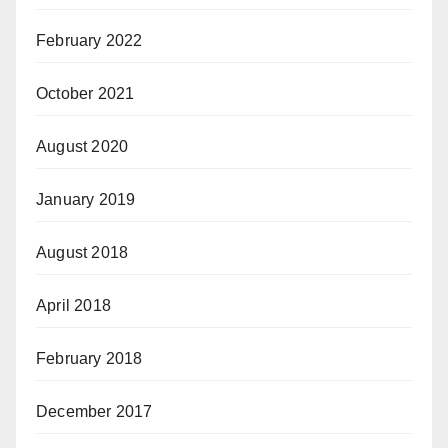
February 2022
October 2021
August 2020
January 2019
August 2018
April 2018
February 2018
December 2017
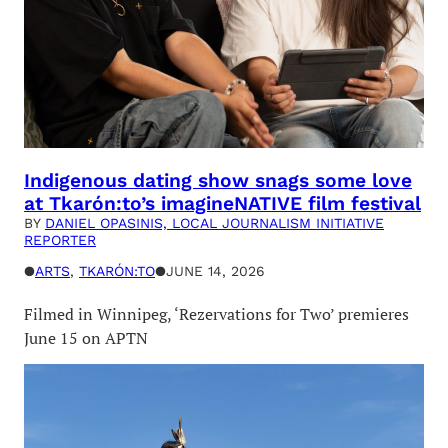
Indigenous dating show snags some love
at Tkarón:to’s imagineNATIVE film festival
BY
DANIEL OPASINIS, LOCAL JOURNALISM INITIATIVE
REPORTER
●
ARTS
, 
TKARÓN:TO
●
JUNE 14, 2026
Filmed in Winnipeg, ‘Rezervations for Two’ premieres
June 15 on APTN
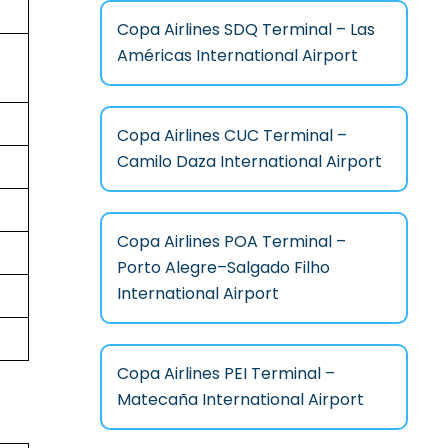
Copa Airlines SDQ Terminal – Las
Américas International Airport
Copa Airlines CUC Terminal –
Camilo Daza International Airport
Copa Airlines POA Terminal –
Porto Alegre–Salgado Filho
International Airport
Copa Airlines PEI Terminal –
Matecaña International Airport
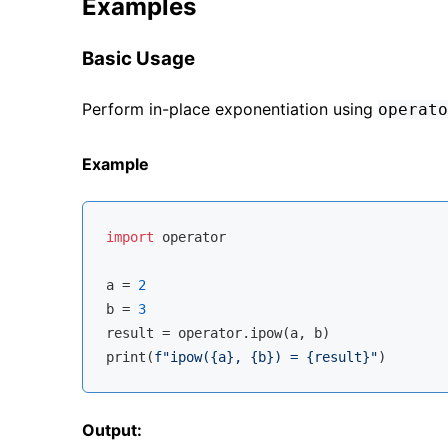
Examples
Basic Usage
Perform in-place exponentiation using
operato
Example
import
 operator

a = 
2
b = 
3
result = operator.ipow(a, b)

print(
f"ipow(
{a}
, 
{b}
) = 
{result}
"
Output:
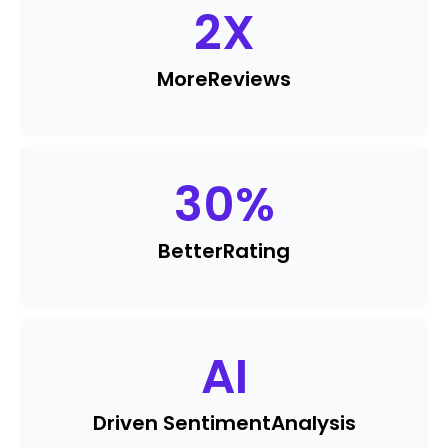
2
X
More
Reviews
30
%
Better
Rating
AI
Driven Sentiment
Analysis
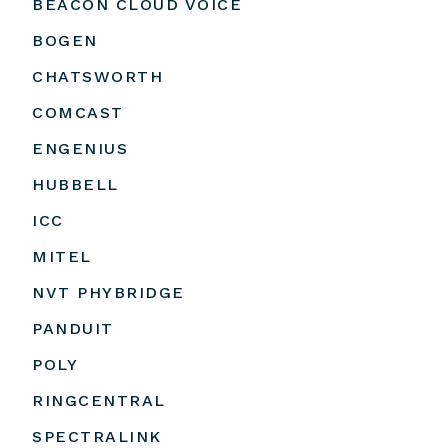
BEACON CLOUD VOICE
BOGEN
CHATSWORTH
COMCAST
ENGENIUS
HUBBELL
ICC
MITEL
NVT PHYBRIDGE
PANDUIT
POLY
RINGCENTRAL
SPECTRALINK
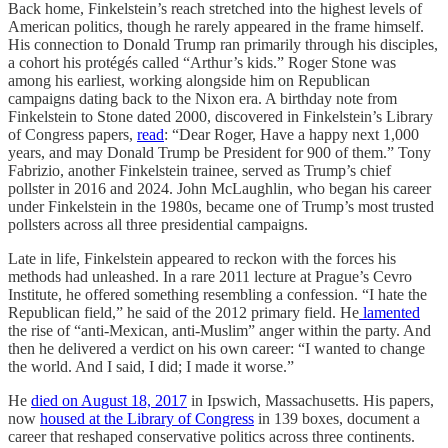
Back home, Finkelstein’s reach stretched into the highest levels of
American politics, though he rarely appeared in the frame himself.
His connection to Donald Trump ran primarily through his disciples,
a cohort his protégés called “Arthur’s kids.” Roger Stone was
among his earliest, working alongside him on Republican
campaigns dating back to the Nixon era. A birthday note from
Finkelstein to Stone dated 2000, discovered in Finkelstein’s Library
of Congress papers,
read
: “Dear Roger, Have a happy next 1,000
years, and may Donald Trump be President for 900 of them.” Tony
Fabrizio, another Finkelstein trainee, served as Trump’s chief
pollster in 2016 and 2024. John McLaughlin, who began his career
under Finkelstein in the 1980s, became one of Trump’s most trusted
pollsters across all three presidential campaigns.
Late in life, Finkelstein appeared to reckon with the forces his
methods had unleashed. In a rare 2011 lecture at Prague’s Cevro
Institute, he offered something resembling a confession. “I hate the
Republican field,” he said of the 2012 primary field. He
lamented
the rise of “anti-Mexican, anti-Muslim” anger within the party. And
then he delivered a verdict on his own career: “I wanted to change
the world. And I said, I did; I made it worse.”
He
died on August 18, 2017
in Ipswich, Massachusetts. His papers,
now
housed at the Library of Congress
in 139 boxes, document a
career that reshaped conservative politics across three continents.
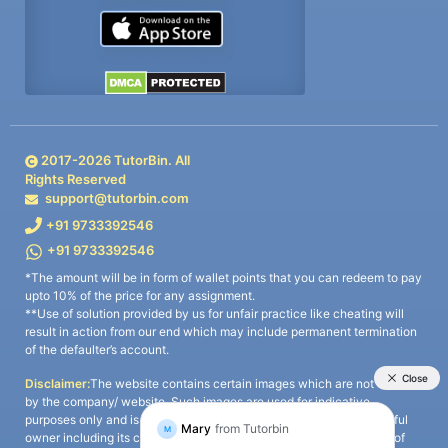
2017-
2026
TutorBin. All
Rights Reserved
support@tutorbin.com
+91 9733392546
+91 9733392546
*The amount will be in form of wallet points that you can redeem to pay
upto 10% of the price for any assignment.
**Use of solution provided by us for unfair practice like cheating will
result in action from our end which may include permanent termination
of the defaulter’s account.
Disclaimer:
The website contains certain images which are not owned
by the company/ website. Such images are used for indicative
purposes only and is a third-party content. All credits go to its rightful
owner including its copyright owner. It is also clarified that the use of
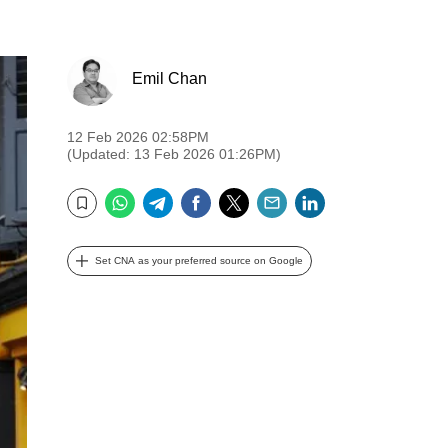
Emil Chan
12 Feb 2026 02:58PM
(Updated: 13 Feb 2026 01:26PM)
WhatsApp
Telegram
Facebook
Twitter
Email
LinkedIn
Bookmark
Set CNA as your preferred source on Google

Work required = The lines to return are those in the entries above that hold "Airlines".

Completed task =
Copa Airlines SDQ Terminal – Las
Copa Airlines CUC Terminal –
Copa Airlines POA Terminal –
Copa Airlines PEI Terminal –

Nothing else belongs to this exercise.